What you have to do:
Every line with "Manganese" in it must be copied from the data.

------

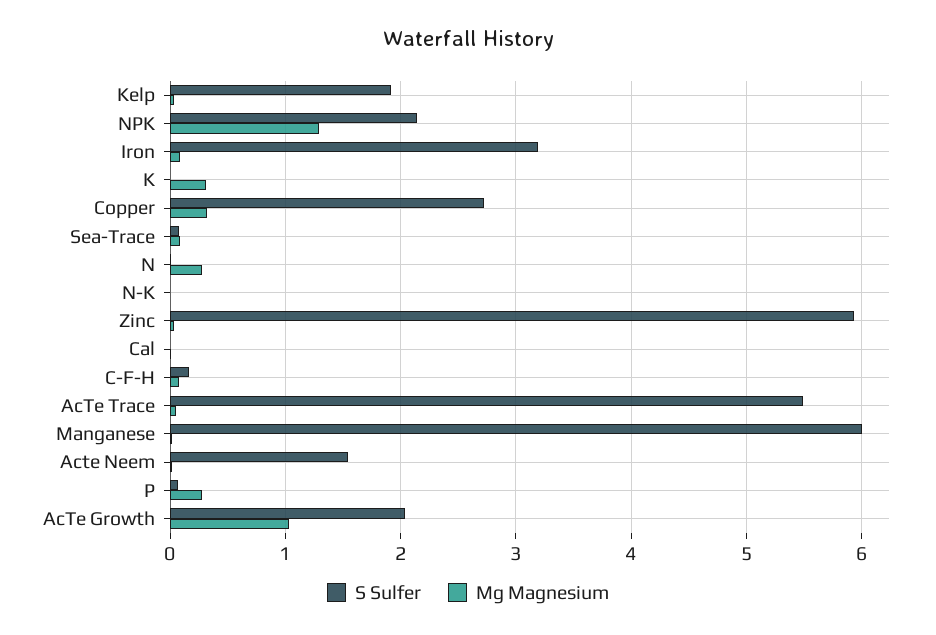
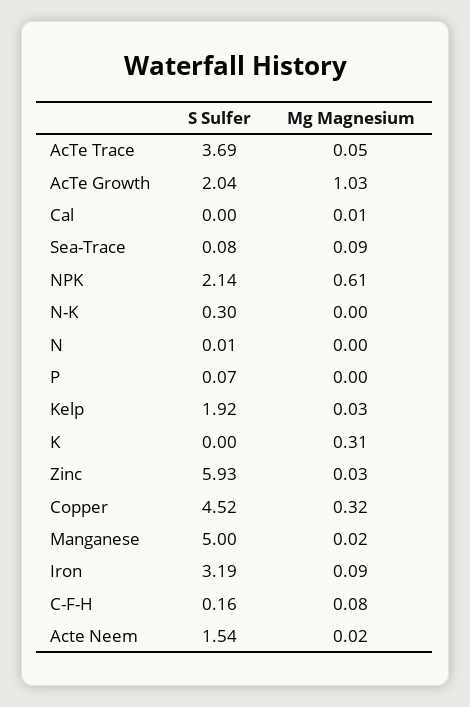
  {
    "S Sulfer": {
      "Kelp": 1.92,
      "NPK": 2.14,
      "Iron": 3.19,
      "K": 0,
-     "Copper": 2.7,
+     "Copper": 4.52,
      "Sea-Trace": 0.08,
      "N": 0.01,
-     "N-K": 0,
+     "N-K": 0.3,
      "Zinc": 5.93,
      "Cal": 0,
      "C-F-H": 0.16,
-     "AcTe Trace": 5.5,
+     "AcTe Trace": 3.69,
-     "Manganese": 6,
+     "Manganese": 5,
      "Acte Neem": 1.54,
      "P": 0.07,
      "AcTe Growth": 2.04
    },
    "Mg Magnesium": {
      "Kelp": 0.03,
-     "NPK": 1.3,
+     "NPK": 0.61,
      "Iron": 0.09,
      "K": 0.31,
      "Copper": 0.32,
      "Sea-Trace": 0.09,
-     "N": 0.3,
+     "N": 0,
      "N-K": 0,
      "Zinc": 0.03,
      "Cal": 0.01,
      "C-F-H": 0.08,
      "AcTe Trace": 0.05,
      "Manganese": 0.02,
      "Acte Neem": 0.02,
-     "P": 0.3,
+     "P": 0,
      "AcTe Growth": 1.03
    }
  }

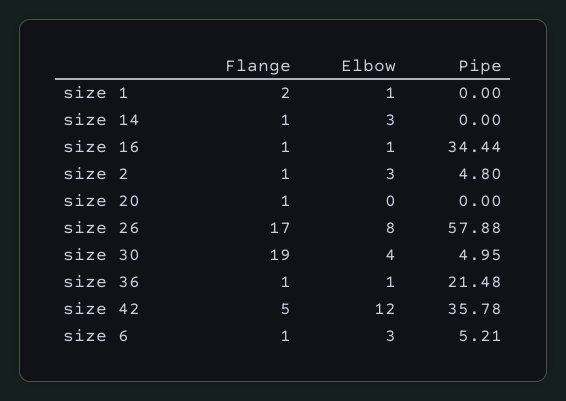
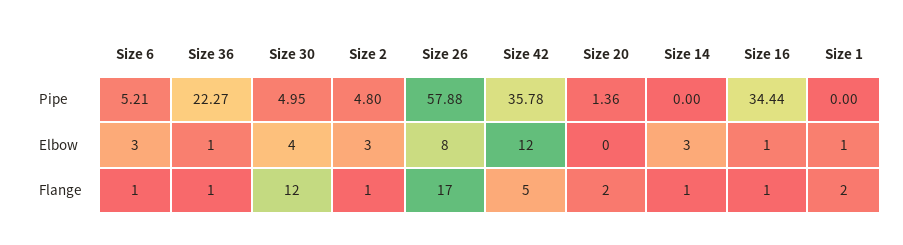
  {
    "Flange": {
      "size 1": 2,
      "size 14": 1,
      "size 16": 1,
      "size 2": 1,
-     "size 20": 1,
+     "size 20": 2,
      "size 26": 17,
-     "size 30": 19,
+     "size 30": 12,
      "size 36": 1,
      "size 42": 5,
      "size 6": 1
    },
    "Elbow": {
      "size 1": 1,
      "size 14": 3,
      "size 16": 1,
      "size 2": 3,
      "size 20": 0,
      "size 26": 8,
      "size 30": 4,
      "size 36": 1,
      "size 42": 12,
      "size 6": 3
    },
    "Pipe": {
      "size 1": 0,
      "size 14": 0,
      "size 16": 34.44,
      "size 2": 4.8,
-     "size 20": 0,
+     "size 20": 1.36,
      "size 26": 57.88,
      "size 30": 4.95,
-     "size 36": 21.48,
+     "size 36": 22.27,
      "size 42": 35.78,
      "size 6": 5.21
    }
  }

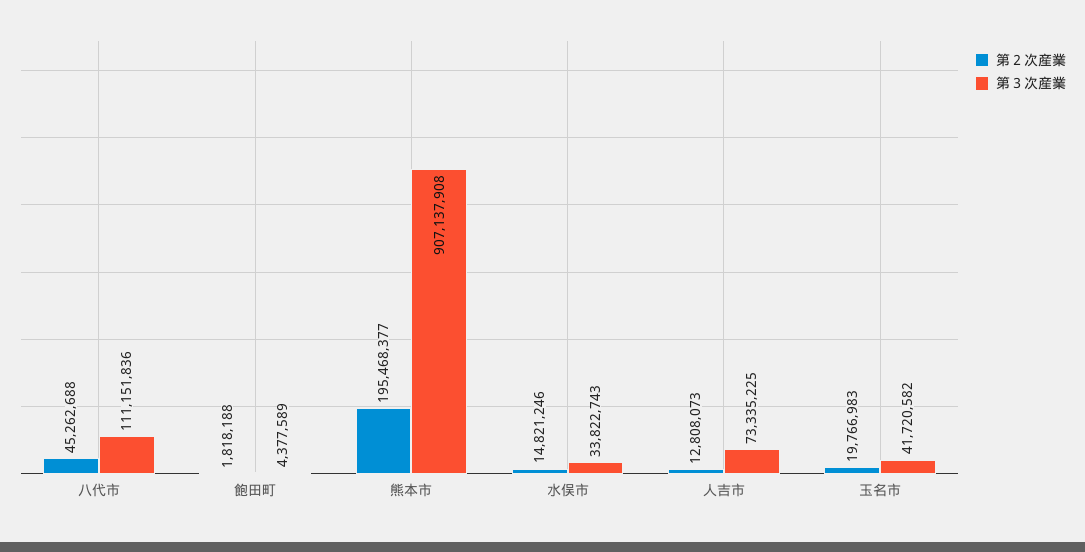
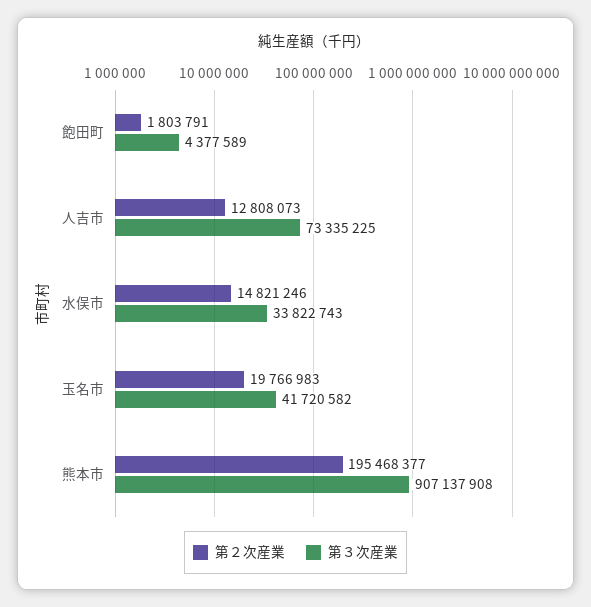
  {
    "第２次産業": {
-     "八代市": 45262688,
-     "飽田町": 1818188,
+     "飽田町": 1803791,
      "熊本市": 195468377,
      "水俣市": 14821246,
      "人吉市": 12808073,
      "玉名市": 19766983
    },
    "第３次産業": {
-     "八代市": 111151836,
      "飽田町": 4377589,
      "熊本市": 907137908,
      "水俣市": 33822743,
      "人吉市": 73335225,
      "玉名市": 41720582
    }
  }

------

Result of this exercise:
-     "Manganese": 6,
+     "Manganese": 5,
      "Manganese": 0.02,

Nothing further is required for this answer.